----- Input records -----
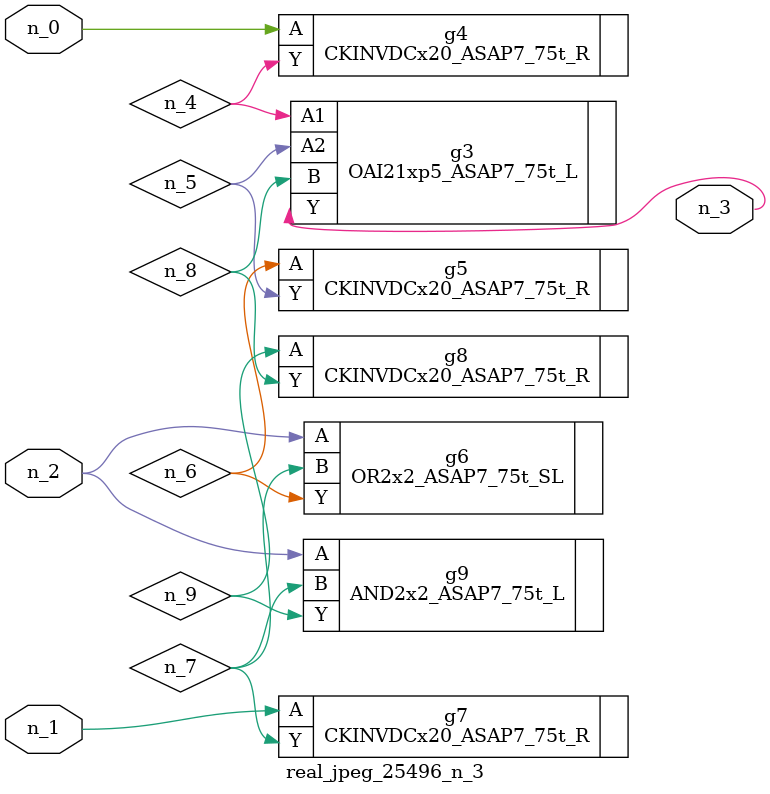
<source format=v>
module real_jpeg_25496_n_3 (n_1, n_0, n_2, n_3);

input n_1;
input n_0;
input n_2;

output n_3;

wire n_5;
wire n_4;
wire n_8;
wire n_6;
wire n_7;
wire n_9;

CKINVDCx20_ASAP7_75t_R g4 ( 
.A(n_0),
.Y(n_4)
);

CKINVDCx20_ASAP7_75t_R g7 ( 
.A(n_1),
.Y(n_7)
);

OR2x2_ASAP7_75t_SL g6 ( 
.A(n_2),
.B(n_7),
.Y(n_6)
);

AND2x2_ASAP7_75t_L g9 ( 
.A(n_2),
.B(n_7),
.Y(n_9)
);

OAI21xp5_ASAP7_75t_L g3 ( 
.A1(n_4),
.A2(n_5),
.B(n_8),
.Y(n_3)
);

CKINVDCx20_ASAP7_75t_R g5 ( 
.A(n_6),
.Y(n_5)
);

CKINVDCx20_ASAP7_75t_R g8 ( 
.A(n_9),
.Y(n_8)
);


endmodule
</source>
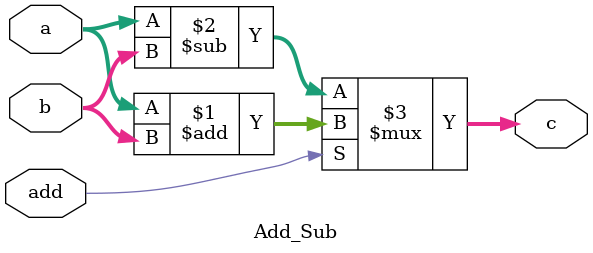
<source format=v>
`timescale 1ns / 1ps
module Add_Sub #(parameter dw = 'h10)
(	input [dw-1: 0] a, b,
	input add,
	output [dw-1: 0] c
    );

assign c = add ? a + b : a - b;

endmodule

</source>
-----
Only the lines from the start of the records through the line containing "assign c = add ? a + b : a - b;" should be repeated, word for word, with the pictures left out.

* [Written response]:
<source format=v>
module real_jpeg_25496_n_3 (n_1, n_0, n_2, n_3);

input n_1;
input n_0;
input n_2;

output n_3;

wire n_5;
wire n_4;
wire n_8;
wire n_6;
wire n_7;
wire n_9;

CKINVDCx20_ASAP7_75t_R g4 ( 
.A(n_0),
.Y(n_4)
);

CKINVDCx20_ASAP7_75t_R g7 ( 
.A(n_1),
.Y(n_7)
);

OR2x2_ASAP7_75t_SL g6 ( 
.A(n_2),
.B(n_7),
.Y(n_6)
);

AND2x2_ASAP7_75t_L g9 ( 
.A(n_2),
.B(n_7),
.Y(n_9)
);

OAI21xp5_ASAP7_75t_L g3 ( 
.A1(n_4),
.A2(n_5),
.B(n_8),
.Y(n_3)
);

CKINVDCx20_ASAP7_75t_R g5 ( 
.A(n_6),
.Y(n_5)
);

CKINVDCx20_ASAP7_75t_R g8 ( 
.A(n_9),
.Y(n_8)
);


endmodule
</source>
<source format=v>
`timescale 1ns / 1ps
module Add_Sub #(parameter dw = 'h10)
(	input [dw-1: 0] a, b,
	input add,
	output [dw-1: 0] c
    );

assign c = add ? a + b : a - b;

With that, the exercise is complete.